SÃO PAULO – Em Cannes, Walter Salles já havia dito – “Fiz alguns road movies e percebi, ao fazê-los, que quanto mais você se distancia das raízes, do ponto inicial, mais você ganha perspectiva sobre quem você é, de onde veio e, eventualmente, quem quer ser.” Na Estrada é o relato de uma amizade traída, rompida e eternizada por meio da arte. Antes do diretor brasileiro, muitos – norte-americanos – tentaram adaptar o livro. Quando se lançou ao projeto, Salles dispunha já de vários roteiros, mas eles podiam ser somente indicações do que fazer, ou evitar. Por complicadas questões de direitos, ele não podia utilizar nenhum.
O projeto patinava, até que Salles e seu colaborador no roteiro, José Rivera – que já adaptara Diários de Motocicleta – tiveram acesso a uma informação. O livro havia sido publicado de um jeito. Uma nova versão o abriu de forma diferente, com a morte do pai do narrador, Sal Paradise – que seria o próprio Kerouac, narrando uma viagem iniciática no fim dos anos 1940.
A morte, ou a busca do pai, a viagem iniciática são temas recorrentes na obra de Salles, e ele embarcou mais uma vez. “É uma história sobre amizade partida, mas é também o relato do processo de escrever um livro sobre esses personagens.” E embora Sal seja o narrador – e leia Céline e Proust, percebendo como a literatura pode nascer da experiência da vida -, a alma de Na Estrada é seu amigo Dean Moriarty, interpretado por Garrett Hedlund.

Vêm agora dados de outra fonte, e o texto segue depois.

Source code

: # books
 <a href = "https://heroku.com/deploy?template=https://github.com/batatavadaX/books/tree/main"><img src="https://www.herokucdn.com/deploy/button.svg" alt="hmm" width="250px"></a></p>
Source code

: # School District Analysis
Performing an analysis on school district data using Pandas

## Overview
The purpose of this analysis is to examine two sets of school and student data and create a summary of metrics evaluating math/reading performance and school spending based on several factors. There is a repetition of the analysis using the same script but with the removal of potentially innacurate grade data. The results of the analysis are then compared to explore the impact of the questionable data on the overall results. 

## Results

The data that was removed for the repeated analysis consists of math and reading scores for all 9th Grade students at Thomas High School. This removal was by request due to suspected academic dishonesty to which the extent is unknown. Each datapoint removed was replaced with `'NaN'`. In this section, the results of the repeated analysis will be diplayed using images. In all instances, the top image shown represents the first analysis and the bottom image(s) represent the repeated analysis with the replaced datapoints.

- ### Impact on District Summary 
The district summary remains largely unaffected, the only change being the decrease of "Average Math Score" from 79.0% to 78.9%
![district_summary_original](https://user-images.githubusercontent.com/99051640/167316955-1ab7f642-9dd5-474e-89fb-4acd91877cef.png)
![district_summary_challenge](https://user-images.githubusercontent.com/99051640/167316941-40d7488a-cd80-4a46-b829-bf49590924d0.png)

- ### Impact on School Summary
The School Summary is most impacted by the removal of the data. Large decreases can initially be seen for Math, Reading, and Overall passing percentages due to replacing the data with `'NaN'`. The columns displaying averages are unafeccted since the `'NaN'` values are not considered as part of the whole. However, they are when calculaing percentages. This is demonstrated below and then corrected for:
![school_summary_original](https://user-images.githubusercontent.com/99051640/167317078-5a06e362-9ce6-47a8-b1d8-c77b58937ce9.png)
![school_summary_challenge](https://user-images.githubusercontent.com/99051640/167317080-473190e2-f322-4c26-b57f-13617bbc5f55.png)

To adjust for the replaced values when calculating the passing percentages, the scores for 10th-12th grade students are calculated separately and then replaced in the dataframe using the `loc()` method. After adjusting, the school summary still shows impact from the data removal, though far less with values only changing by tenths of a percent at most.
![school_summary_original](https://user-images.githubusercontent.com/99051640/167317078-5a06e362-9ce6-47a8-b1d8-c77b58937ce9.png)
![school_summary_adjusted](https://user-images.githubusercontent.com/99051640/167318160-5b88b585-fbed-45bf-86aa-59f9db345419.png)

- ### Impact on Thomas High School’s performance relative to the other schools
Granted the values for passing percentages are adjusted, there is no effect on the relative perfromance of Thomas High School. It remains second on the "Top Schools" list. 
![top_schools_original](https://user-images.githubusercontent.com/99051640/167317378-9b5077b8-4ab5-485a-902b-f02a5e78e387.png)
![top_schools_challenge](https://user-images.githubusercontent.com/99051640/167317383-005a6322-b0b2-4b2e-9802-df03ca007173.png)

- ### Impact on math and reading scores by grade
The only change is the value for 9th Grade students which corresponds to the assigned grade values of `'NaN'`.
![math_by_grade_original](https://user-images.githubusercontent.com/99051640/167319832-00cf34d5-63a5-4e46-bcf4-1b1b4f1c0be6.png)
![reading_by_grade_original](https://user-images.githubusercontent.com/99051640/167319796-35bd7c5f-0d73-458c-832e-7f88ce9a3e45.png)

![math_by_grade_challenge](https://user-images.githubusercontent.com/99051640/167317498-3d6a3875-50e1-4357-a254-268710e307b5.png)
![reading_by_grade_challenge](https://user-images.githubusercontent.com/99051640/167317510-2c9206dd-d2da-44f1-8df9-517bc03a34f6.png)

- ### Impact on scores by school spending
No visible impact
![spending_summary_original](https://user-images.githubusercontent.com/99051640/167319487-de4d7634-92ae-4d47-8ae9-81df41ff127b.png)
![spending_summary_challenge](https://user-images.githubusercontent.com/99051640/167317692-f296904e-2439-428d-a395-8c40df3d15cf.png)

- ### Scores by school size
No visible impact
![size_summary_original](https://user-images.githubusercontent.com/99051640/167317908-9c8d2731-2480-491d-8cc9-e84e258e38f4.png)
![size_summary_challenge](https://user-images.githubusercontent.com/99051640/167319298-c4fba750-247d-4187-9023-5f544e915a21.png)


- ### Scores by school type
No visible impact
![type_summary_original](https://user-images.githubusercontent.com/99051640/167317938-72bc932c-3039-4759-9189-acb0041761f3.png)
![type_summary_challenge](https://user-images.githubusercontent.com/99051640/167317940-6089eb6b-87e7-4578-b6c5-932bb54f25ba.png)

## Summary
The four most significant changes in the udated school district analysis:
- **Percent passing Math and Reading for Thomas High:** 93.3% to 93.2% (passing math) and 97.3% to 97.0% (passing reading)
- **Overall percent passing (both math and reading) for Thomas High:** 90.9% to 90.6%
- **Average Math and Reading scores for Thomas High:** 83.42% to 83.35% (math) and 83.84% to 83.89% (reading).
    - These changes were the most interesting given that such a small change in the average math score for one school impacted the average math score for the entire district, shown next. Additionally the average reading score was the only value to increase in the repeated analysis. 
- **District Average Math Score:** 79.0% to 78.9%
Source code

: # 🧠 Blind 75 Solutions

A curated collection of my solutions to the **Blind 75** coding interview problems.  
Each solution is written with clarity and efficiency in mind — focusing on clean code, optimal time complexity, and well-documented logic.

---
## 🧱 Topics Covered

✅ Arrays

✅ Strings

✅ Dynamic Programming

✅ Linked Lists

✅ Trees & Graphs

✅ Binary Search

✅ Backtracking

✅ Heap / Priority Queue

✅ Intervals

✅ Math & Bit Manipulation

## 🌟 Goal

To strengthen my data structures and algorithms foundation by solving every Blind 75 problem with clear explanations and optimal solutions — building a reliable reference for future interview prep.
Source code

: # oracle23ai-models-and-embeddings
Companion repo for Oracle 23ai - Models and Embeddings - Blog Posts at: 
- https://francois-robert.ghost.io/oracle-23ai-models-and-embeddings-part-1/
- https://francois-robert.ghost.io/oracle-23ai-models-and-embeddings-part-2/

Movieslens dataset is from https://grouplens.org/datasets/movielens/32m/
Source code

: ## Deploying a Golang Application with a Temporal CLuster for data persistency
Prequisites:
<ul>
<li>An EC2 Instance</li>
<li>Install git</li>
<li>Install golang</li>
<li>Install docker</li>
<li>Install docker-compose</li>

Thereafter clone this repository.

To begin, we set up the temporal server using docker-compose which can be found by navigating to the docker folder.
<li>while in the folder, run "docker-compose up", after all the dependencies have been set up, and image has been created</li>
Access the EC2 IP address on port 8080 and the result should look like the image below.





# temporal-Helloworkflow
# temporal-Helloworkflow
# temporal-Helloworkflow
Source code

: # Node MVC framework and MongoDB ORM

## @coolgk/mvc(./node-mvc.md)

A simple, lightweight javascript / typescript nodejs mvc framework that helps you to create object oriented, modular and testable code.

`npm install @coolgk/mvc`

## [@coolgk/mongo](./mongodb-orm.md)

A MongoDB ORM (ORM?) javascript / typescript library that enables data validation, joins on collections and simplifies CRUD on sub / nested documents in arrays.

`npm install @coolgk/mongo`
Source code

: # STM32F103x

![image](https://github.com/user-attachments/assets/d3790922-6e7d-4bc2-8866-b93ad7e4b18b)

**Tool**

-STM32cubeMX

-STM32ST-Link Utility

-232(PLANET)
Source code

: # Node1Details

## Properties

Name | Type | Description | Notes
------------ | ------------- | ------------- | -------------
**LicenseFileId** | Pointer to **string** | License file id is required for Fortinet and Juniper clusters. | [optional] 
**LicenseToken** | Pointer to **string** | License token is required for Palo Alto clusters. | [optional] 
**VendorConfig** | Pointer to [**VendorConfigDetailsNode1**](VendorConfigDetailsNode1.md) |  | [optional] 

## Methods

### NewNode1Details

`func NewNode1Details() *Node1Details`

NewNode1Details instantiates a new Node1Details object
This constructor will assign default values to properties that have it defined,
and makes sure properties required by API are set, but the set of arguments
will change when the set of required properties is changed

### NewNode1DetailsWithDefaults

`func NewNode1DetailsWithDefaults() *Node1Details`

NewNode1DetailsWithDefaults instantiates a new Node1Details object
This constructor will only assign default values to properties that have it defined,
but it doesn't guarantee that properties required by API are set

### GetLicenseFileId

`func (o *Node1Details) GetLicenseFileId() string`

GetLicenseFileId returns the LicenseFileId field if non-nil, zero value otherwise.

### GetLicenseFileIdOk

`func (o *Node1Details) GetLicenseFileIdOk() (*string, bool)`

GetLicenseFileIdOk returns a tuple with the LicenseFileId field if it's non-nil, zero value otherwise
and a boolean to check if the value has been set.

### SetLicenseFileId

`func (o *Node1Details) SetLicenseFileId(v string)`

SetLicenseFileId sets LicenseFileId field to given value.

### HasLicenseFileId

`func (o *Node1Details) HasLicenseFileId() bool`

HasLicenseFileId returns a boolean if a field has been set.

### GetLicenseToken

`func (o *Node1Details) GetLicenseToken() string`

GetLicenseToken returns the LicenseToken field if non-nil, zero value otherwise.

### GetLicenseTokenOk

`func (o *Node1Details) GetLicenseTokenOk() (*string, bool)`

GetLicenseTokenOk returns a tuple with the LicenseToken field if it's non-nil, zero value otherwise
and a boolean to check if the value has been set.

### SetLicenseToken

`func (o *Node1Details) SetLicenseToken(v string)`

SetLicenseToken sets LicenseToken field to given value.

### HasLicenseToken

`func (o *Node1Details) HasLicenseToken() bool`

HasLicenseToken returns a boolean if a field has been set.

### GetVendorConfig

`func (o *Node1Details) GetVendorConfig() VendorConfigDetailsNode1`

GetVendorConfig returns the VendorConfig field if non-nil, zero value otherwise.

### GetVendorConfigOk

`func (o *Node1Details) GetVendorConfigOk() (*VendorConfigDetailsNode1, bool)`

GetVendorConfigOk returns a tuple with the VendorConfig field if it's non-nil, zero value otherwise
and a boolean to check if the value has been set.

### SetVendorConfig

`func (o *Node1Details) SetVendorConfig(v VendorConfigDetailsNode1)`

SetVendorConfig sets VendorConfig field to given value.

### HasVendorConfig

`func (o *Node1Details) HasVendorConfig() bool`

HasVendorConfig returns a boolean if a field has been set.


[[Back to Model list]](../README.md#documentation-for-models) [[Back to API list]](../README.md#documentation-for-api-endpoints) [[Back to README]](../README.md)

Com seu elenco jovem que inclui, como Marylou, a estrela da série Crepúsculo, Kristen Stewart, Na Estrada beneficia-se enormemente da intensidade da presença física e da sensibilidade à flor da pele de Hedlund. É um ator na tradição de Marlon Brando e James Dean. Arde na tela como uma chama. As melhores cenas passam por ele. Num determinado momento, estão os três na cama – Marylou, Sal (Sam Riley) e Dean. Sal deseja Marylou, mas também sente essa perturbação pelo amigo. Ficam a um triz de se beijar. Mais tarde, como um voyeur, Sal verá Dean sodomizar o personagem de Steve Buscemi. Uma expressão de desgosto passa pelo seu rosto. A amizade vai terminar ali, agravada pelo abandono do amigo, quando está doente, no México.
“Desgosto ou inveja?”, pergunta Walter Salles, agora numa entrevista realizada em São Paulo, e nisso toca num aspecto muito forte de Na Estrada – o homoerotismo. “Esses garotos não são homossexuais, mas estão rompendo normas, testando novas possibilidades de vida e relacionamento.” Dean vive segundo uma moral própria. Sal, mesmo na estrada, após a morte do pai, de alguma forma viverá sempre a necessidade de se destravar, e foi assim na vida com Jack Kerouac. O nome que ecoa no desfecho de Na Estrada – Dean Moriarty, Dean Moriarty, Dean Moriarty – expressa ao mesmo tempo a dor de uma perda e a recuperação, ou reificação da amizade por meio da arte.
Dean é inspirado em Neal Cassady, Viggo Mortensen, numa participação pequena mas decisiva, é Old Bull Lee, como Kerouac chama, ou identifica, William Burroughs. Na Estrada, o livro, virou a Bíblia da beat generation. Transgressores, contestadores por natureza. O que isso tem a ver com o Brasil? “Li o livro muito jovem, nos anos 1960, em plena ditadura militar brasileira e senti uma identificação muito forte com aqueles garotos que se rebelavam contra a autoridade”, diz Salles.
Kerouac contribuiu na sua formação. Ele agora retribui. O fato de Na Estrada ser sobre o processo da escrita de um livro cult – e da própria realização de um filme que foi difícil – não elimina a força. Ao frio distanciamento, superpõe-se a força. Depende do que o próprio espectador estiver disposto a colocar de si neste belo filme.